- Tonsley Location in greater metropolitan Adelaide
- Coordinates: 35°0′30″S 138°34′15″E﻿ / ﻿35.00833°S 138.57083°E
- Country: Australia
- State: South Australia
- City: Adelaide
- LGA: City of Marion;
- Established: 2017

Government
- • State electorate: Elder;
- • Federal division: Boothby;

Population
- • Total: 743 (SAL 2021)
- Postcode: 5042
Suburbs around Tonsley
|  | Clovelly Park |  |
| Mitchell Park | Tonsley | St Marys |
|  | Bedford Park |  |

= Tonsley, South Australia =

Tonsley is a southern suburb of Adelaide, the capital city of South Australia.

== History ==
The suburb of Tonsley was created on 27 January 2017 by dividing the suburb of Clovelly Park in half. The southern part of the suburb was separated from Clovelly Park and named Tonsley at that time.

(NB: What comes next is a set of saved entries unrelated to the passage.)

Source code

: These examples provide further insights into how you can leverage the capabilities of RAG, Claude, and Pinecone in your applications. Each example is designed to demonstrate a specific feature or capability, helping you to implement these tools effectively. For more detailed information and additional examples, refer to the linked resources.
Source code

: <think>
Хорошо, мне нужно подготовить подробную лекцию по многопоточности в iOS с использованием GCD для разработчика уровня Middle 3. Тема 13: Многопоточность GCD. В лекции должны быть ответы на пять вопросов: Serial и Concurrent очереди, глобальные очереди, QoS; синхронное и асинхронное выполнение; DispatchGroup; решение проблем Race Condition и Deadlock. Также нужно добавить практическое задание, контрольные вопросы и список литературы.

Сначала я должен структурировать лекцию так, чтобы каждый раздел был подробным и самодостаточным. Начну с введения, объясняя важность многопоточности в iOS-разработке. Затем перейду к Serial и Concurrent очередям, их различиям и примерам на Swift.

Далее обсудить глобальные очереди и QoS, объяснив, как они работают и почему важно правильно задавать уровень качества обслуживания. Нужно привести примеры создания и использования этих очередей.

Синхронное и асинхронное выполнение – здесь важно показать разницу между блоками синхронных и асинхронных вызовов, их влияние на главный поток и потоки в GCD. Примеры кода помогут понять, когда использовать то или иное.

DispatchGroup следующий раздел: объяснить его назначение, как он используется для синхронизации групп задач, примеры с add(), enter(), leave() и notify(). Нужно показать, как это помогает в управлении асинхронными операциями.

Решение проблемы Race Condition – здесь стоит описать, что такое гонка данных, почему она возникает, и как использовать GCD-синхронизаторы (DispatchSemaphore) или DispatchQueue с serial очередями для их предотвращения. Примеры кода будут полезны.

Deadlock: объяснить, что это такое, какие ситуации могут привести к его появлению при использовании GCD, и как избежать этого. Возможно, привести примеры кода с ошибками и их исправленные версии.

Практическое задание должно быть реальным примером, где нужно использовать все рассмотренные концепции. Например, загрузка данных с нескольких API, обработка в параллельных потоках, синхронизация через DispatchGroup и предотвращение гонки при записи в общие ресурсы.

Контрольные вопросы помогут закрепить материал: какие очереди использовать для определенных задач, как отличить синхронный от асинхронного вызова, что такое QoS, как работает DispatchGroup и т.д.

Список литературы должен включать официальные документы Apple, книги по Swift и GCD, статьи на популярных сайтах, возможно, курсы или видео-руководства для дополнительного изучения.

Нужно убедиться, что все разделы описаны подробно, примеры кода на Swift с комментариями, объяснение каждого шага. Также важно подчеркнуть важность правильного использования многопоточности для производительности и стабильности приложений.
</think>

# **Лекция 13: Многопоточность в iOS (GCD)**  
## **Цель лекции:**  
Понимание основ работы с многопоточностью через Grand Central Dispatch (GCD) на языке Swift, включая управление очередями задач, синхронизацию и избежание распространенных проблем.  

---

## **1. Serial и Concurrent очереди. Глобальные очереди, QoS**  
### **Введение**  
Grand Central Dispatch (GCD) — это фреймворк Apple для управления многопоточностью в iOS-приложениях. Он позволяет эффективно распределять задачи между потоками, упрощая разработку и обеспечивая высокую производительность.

Named after England's Tonsley Hall, it includes the former vehicle assembly plant, which was often called Tonsley Park. The Chrysler Australia car plant was opened in 1964. The factory was taken over by Mitsubishi Motors Australia in 1980 and closed in 2008.

The former vehicle factory is being developed as the Tonsley Innovation District with light industry, campuses of TAFE and Flinders University as well as residential development.

The suburb is served by Tonsley railway station on the Flinders railway line.